> Records supplied:
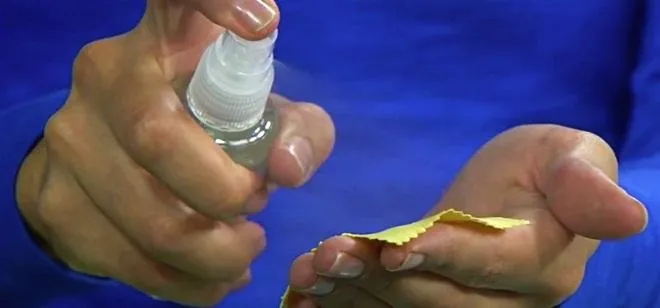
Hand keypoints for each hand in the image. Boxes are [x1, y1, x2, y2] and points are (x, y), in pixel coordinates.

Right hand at [15, 0, 334, 305]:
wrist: (112, 162)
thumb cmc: (206, 126)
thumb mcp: (262, 116)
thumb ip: (298, 130)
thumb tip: (288, 168)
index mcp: (163, 39)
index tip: (264, 23)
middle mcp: (105, 77)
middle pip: (159, 139)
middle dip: (225, 194)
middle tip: (256, 206)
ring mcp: (69, 140)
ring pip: (151, 219)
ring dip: (217, 252)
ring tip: (243, 248)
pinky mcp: (54, 201)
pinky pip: (131, 262)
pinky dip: (191, 284)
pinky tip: (216, 276)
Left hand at [286, 125, 646, 307]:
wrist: (514, 199)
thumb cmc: (542, 168)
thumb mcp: (568, 156)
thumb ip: (584, 184)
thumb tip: (628, 214)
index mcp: (539, 262)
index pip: (490, 266)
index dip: (443, 258)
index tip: (395, 245)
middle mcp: (504, 303)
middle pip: (438, 301)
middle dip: (379, 281)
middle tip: (325, 257)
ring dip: (353, 297)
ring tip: (307, 274)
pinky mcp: (432, 306)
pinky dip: (348, 306)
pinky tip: (307, 298)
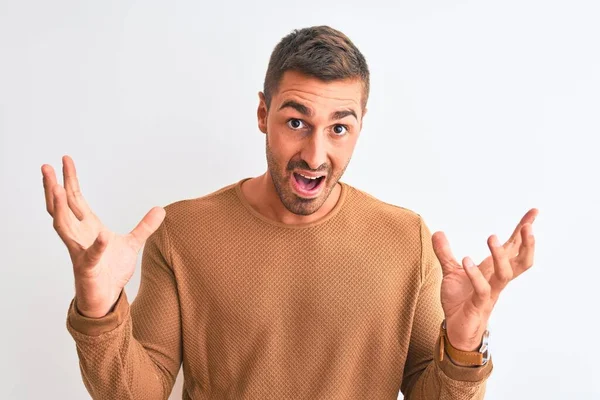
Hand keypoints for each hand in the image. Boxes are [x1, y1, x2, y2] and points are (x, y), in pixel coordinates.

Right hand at [42, 155, 164, 317]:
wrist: (107, 297)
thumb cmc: (112, 270)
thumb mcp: (133, 243)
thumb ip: (145, 226)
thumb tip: (161, 209)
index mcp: (88, 226)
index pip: (74, 197)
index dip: (70, 179)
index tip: (65, 159)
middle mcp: (79, 235)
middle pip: (61, 206)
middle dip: (52, 186)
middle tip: (46, 166)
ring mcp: (80, 251)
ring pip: (63, 226)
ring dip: (59, 207)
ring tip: (55, 188)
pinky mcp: (88, 268)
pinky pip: (92, 255)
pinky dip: (98, 246)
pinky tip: (103, 236)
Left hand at [431, 209, 537, 350]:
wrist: (456, 329)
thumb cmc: (460, 301)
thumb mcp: (450, 272)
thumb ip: (445, 253)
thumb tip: (438, 232)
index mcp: (493, 270)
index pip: (513, 247)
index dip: (523, 230)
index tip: (534, 212)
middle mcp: (496, 280)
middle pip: (522, 262)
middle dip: (527, 244)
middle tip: (527, 227)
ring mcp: (490, 293)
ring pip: (505, 274)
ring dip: (500, 255)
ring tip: (491, 237)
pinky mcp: (479, 305)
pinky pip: (482, 289)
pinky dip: (475, 275)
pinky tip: (466, 262)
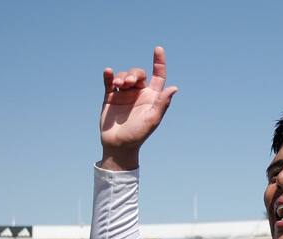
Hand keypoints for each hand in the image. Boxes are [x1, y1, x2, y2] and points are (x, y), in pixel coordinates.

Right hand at [99, 46, 177, 169]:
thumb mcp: (152, 120)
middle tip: (128, 82)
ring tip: (118, 85)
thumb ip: (162, 104)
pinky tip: (108, 72)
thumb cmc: (138, 135)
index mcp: (152, 97)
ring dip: (121, 77)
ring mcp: (124, 94)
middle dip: (133, 73)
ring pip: (123, 76)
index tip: (158, 49)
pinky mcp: (110, 97)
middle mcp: (139, 93)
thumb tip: (174, 88)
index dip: (159, 62)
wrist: (118, 145)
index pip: (158, 76)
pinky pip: (109, 82)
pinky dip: (108, 75)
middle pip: (138, 74)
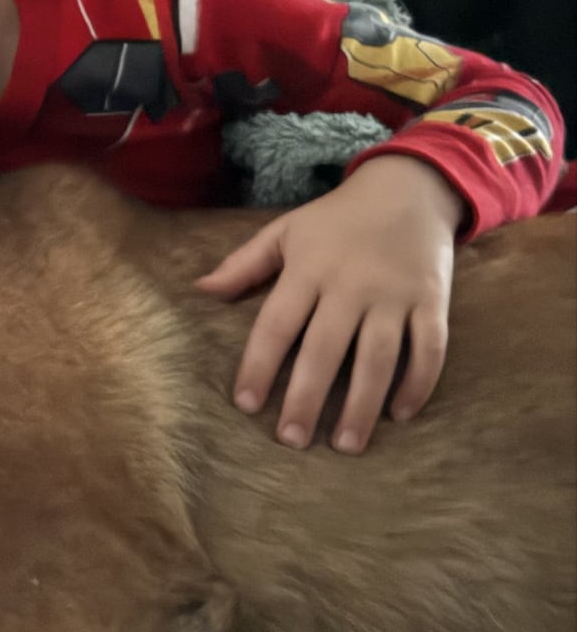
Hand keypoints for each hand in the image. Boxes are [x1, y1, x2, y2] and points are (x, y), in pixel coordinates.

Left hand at [197, 156, 463, 453]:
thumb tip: (199, 290)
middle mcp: (352, 285)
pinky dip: (419, 383)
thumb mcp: (286, 231)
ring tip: (345, 445)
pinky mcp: (433, 300)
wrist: (412, 186)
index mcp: (309, 270)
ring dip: (362, 405)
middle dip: (306, 398)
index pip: (276, 326)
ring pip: (379, 357)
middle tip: (292, 440)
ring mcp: (396, 295)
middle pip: (325, 351)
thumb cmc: (337, 219)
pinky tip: (399, 416)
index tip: (246, 405)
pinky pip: (430, 347)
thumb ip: (243, 264)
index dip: (258, 366)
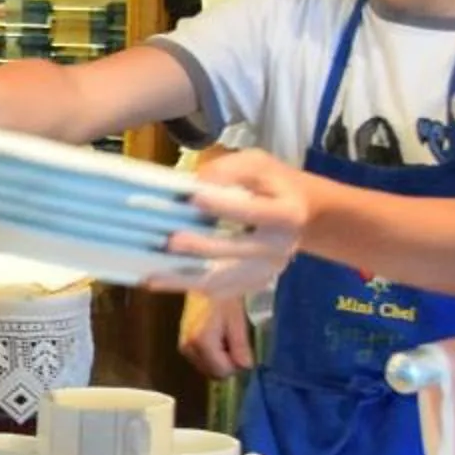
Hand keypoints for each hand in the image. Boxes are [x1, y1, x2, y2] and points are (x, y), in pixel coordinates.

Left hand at [161, 147, 311, 301]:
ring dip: (187, 279)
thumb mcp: (258, 164)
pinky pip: (220, 291)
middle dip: (202, 247)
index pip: (254, 211)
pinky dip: (190, 287)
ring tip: (154, 276)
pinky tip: (163, 281)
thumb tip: (198, 182)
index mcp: (288, 213)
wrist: (301, 213)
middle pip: (237, 251)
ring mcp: (267, 271)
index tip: (194, 197)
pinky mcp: (253, 284)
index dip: (224, 205)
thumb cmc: (272, 183)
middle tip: (170, 241)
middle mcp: (281, 247)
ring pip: (224, 280)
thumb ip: (230, 170)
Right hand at [178, 290, 255, 376]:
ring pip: (207, 368)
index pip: (222, 371)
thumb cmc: (223, 298)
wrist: (203, 282)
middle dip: (226, 362)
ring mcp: (183, 346)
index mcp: (202, 342)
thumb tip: (246, 366)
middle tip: (232, 340)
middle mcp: (188, 347)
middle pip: (213, 373)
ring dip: (219, 358)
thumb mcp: (237, 321)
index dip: (236, 363)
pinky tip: (214, 336)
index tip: (240, 346)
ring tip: (223, 335)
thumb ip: (240, 346)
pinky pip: (202, 360)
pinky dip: (211, 354)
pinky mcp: (183, 344)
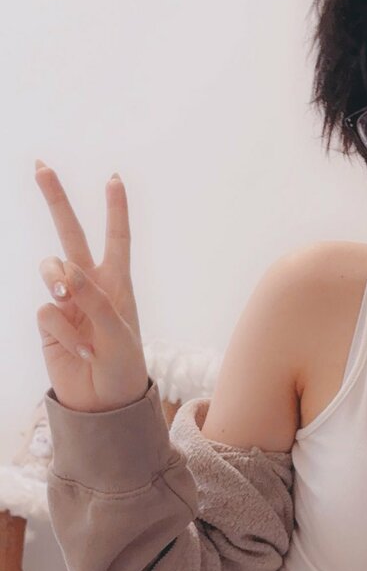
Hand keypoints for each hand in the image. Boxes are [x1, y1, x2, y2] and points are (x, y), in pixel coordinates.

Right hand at [35, 161, 149, 412]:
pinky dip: (63, 331)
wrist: (104, 404)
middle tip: (40, 166)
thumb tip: (65, 269)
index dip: (115, 210)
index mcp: (117, 284)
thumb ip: (94, 298)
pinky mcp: (48, 323)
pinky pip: (47, 312)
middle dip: (56, 200)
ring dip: (57, 279)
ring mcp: (66, 303)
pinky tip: (79, 350)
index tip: (113, 178)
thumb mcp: (118, 332)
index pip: (116, 239)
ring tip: (67, 297)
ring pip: (50, 269)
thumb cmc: (123, 367)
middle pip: (70, 234)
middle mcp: (89, 287)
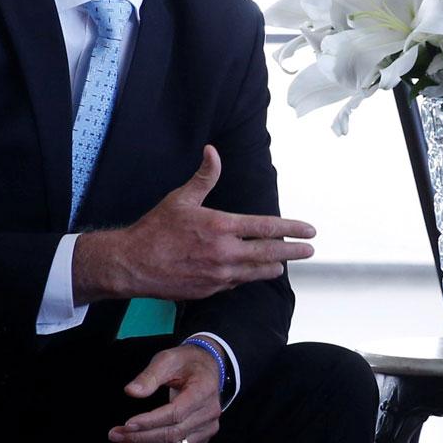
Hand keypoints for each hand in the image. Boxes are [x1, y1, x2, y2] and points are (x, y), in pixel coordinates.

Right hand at [73, 145, 314, 304]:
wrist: (131, 264)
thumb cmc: (155, 229)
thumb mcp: (181, 198)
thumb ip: (204, 176)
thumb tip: (212, 151)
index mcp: (221, 227)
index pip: (267, 228)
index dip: (292, 229)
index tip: (310, 230)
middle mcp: (224, 253)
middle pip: (270, 253)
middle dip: (293, 252)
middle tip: (310, 250)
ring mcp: (218, 275)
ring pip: (256, 272)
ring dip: (272, 267)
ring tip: (283, 264)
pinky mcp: (209, 290)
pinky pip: (236, 283)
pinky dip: (247, 276)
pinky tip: (251, 272)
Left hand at [109, 344, 222, 442]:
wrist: (207, 367)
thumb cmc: (186, 362)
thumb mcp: (167, 359)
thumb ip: (149, 375)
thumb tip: (131, 392)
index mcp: (203, 391)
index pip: (176, 413)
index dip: (150, 422)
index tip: (126, 424)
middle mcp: (209, 412)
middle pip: (173, 435)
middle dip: (140, 438)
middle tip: (114, 435)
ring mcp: (207, 427)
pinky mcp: (201, 437)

> Directions for this task:
The response must match the data line for line, from its first line through the line with "thumb tip: (161, 209)", inclusive, and must leave out the pictures.

> Task answer:
Hand keypoints for each hand in the image. Boxes are [x1, y1, x2, y2] and points are (x, y), in pixel coordinates.

Right hand at [15, 0, 334, 305]:
wrist: (112, 162)
thumb cmc: (206, 126)
thumb mcp: (262, 116)
thumb ip: (298, 130)
thumb tip: (288, 168)
index mcp: (163, 39)
index tip: (264, 23)
middle mcp: (105, 77)
middle pip: (159, 139)
middle dip: (225, 194)
middle tip: (256, 206)
ring mcp: (69, 140)
ring pip: (151, 219)
ring dip: (217, 252)
ring tip: (243, 248)
pinky mcp: (54, 201)
pinky pip: (131, 262)
pinky dip: (191, 284)
pinky tip: (216, 276)
Left hand at [286, 125, 646, 307]:
wrist: (514, 199)
thumb cmc: (542, 168)
thumb mcp: (568, 156)
thumb ip: (584, 184)
thumb tip: (628, 214)
index mcp: (539, 262)
index pip: (490, 266)
index dip: (443, 258)
index tip: (395, 245)
middle mcp: (504, 303)
middle pip: (438, 301)
middle dip: (379, 281)
middle tip: (325, 257)
ring dip: (353, 297)
ring tip: (307, 274)
pinky mcp: (432, 306)
pinky dip: (348, 306)
pinky tip: (307, 298)
Hand keypoints for each hand in the image. Boxes are [x1, y1, x2, y2] and points are (x, y), in pixel coordinates.

Right hand at [42, 155, 164, 317]:
wrist: (107, 297)
thumb cmc: (112, 270)
thumb mcp: (133, 243)
thumb ip: (145, 226)
thumb tip: (161, 209)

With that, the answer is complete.